**** Material to process

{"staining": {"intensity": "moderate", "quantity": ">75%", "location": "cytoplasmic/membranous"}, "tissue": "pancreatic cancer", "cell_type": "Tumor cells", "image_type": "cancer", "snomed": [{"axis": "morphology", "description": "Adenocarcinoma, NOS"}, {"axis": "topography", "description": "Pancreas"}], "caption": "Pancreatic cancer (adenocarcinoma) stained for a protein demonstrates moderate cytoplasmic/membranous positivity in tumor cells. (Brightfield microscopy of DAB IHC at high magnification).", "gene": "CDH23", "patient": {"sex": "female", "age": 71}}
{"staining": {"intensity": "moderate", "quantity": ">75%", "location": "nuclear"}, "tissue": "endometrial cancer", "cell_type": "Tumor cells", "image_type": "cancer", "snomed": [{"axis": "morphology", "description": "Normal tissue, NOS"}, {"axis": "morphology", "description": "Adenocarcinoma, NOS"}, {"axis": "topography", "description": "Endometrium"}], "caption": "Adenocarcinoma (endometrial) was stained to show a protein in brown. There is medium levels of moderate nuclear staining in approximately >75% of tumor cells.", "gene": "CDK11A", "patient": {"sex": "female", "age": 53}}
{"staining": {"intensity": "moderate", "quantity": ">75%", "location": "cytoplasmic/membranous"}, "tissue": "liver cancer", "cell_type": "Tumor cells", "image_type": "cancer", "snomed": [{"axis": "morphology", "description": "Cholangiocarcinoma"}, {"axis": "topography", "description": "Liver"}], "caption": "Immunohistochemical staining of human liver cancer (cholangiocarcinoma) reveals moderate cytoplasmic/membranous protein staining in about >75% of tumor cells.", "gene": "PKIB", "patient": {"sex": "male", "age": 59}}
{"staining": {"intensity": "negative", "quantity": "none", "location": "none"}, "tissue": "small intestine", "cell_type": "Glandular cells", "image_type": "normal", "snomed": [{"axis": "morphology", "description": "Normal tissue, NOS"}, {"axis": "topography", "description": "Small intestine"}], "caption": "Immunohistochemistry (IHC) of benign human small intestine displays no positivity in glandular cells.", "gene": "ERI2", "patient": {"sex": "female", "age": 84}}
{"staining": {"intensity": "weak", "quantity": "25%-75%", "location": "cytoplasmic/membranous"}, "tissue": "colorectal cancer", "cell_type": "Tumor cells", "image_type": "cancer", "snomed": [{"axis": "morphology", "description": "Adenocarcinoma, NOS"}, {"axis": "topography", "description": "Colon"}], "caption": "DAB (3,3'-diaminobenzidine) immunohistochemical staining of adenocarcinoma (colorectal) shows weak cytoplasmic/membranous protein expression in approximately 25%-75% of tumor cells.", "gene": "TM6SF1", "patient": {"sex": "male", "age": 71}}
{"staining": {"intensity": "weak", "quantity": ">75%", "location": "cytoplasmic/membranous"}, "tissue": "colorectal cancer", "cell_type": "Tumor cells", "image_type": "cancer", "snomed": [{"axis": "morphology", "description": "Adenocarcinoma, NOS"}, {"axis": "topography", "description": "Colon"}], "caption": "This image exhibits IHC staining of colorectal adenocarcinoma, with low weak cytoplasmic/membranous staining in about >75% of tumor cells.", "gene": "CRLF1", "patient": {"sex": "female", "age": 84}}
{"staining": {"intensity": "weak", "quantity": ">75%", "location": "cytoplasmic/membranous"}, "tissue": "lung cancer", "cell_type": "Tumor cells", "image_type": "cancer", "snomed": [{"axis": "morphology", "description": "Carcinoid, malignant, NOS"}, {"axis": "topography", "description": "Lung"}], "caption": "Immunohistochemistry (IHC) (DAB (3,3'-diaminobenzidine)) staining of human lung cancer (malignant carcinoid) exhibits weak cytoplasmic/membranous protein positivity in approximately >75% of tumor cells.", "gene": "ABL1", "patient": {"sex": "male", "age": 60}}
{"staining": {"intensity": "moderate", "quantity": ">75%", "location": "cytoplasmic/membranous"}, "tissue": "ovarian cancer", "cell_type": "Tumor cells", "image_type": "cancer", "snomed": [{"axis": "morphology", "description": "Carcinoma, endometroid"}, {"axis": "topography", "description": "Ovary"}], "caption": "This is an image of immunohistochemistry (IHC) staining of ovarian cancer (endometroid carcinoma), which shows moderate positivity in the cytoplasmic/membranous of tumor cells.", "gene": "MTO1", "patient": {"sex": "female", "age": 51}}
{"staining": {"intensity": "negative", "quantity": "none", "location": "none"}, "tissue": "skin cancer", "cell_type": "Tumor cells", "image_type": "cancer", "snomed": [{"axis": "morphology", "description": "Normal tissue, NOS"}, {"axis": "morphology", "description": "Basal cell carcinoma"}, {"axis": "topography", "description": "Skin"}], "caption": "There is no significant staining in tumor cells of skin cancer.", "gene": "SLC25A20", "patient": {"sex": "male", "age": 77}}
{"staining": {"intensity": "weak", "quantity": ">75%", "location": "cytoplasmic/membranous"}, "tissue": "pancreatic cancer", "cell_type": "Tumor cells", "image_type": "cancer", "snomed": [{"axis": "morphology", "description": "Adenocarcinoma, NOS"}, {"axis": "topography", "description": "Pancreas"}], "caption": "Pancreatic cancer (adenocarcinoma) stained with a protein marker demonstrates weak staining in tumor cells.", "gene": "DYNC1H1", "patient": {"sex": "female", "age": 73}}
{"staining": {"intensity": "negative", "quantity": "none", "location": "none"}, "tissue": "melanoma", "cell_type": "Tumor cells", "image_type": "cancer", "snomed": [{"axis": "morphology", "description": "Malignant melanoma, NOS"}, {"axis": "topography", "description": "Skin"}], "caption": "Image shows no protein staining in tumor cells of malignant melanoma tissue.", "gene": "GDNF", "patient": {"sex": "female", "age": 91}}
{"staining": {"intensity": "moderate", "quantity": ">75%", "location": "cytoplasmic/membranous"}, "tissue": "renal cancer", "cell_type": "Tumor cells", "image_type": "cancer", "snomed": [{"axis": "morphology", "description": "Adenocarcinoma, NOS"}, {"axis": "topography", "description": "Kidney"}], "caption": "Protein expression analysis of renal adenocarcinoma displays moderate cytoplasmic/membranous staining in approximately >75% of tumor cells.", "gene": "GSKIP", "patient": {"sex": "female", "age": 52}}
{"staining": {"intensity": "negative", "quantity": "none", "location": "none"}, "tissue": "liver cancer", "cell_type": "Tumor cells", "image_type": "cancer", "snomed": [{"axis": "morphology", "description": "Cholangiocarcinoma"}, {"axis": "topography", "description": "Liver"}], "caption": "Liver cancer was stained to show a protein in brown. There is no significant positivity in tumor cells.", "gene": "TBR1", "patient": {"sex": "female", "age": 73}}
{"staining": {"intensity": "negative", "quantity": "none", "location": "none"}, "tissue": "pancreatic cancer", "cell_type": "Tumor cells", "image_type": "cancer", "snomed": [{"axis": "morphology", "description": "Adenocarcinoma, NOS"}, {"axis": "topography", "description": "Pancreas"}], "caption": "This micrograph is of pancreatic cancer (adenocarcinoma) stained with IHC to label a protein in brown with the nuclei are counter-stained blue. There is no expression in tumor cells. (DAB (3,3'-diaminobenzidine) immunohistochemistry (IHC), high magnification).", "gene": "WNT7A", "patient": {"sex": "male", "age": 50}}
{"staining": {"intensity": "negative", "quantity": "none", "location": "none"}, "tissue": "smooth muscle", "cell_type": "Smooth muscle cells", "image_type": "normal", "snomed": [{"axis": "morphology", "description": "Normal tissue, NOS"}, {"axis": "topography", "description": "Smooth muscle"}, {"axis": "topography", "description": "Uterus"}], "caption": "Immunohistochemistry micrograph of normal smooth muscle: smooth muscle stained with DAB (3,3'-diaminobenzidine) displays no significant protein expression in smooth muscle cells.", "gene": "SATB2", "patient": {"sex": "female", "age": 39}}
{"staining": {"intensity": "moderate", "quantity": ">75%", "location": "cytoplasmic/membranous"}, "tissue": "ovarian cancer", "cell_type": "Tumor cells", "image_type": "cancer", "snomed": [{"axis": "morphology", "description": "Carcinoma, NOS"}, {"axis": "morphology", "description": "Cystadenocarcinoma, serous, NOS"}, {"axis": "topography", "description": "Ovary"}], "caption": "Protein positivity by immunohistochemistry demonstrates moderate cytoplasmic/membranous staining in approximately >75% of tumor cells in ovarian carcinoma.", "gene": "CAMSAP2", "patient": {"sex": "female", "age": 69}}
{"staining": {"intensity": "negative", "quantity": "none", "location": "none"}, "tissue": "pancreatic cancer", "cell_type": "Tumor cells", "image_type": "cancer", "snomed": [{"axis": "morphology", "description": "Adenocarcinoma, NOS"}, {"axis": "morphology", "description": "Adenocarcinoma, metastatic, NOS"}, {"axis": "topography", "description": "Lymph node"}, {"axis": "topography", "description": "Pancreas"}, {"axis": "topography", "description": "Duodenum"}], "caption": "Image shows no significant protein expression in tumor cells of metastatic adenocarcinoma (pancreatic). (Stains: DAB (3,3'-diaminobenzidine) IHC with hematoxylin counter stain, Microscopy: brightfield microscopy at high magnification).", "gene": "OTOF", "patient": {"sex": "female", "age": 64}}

********

◆ Your assignment: In the entries above, one line contains "stained with a" and another contains "cancer was stained". Reproduce exactly those two lines and the lines between them, nothing else.

◆ Answer space:
{"staining": {"intensity": "weak", "quantity": ">75%", "location": "cytoplasmic/membranous"}, "tissue": "pancreatic cancer", "cell_type": "Tumor cells", "image_type": "cancer", "snomed": [{"axis": "morphology", "description": "Adenocarcinoma, NOS"}, {"axis": "topography", "description": "Pancreas"}], "caption": "Pancreatic cancer (adenocarcinoma) stained with a protein marker demonstrates weak staining in tumor cells.", "gene": "DYNC1H1", "patient": {"sex": "female", "age": 73}}
{"staining": {"intensity": "negative", "quantity": "none", "location": "none"}, "tissue": "melanoma", "cell_type": "Tumor cells", "image_type": "cancer", "snomed": [{"axis": "morphology", "description": "Malignant melanoma, NOS"}, {"axis": "topography", "description": "Skin"}], "caption": "Image shows no protein staining in tumor cells of malignant melanoma tissue.", "gene": "GDNF", "patient": {"sex": "female", "age": 91}}
{"staining": {"intensity": "moderate", "quantity": ">75%", "location": "cytoplasmic/membranous"}, "tissue": "renal cancer", "cell_type": "Tumor cells", "image_type": "cancer", "snomed": [{"axis": "morphology", "description": "Adenocarcinoma, NOS"}, {"axis": "topography", "description": "Kidney"}], "caption": "Protein expression analysis of renal adenocarcinoma displays moderate cytoplasmic/membranous staining in approximately >75% of tumor cells.", "gene": "GSKIP", "patient": {"sex": "female", "age": 52}}
{"staining": {"intensity": "negative", "quantity": "none", "location": "none"}, "tissue": "liver cancer", "cell_type": "Tumor cells", "image_type": "cancer", "snomed": [{"axis": "morphology", "description": "Cholangiocarcinoma"}, {"axis": "topography", "description": "Liver"}], "caption": "Liver cancer was stained to show a protein in brown. There is no significant positivity in tumor cells.", "gene": "TBR1", "patient": {"sex": "female", "age": 73}}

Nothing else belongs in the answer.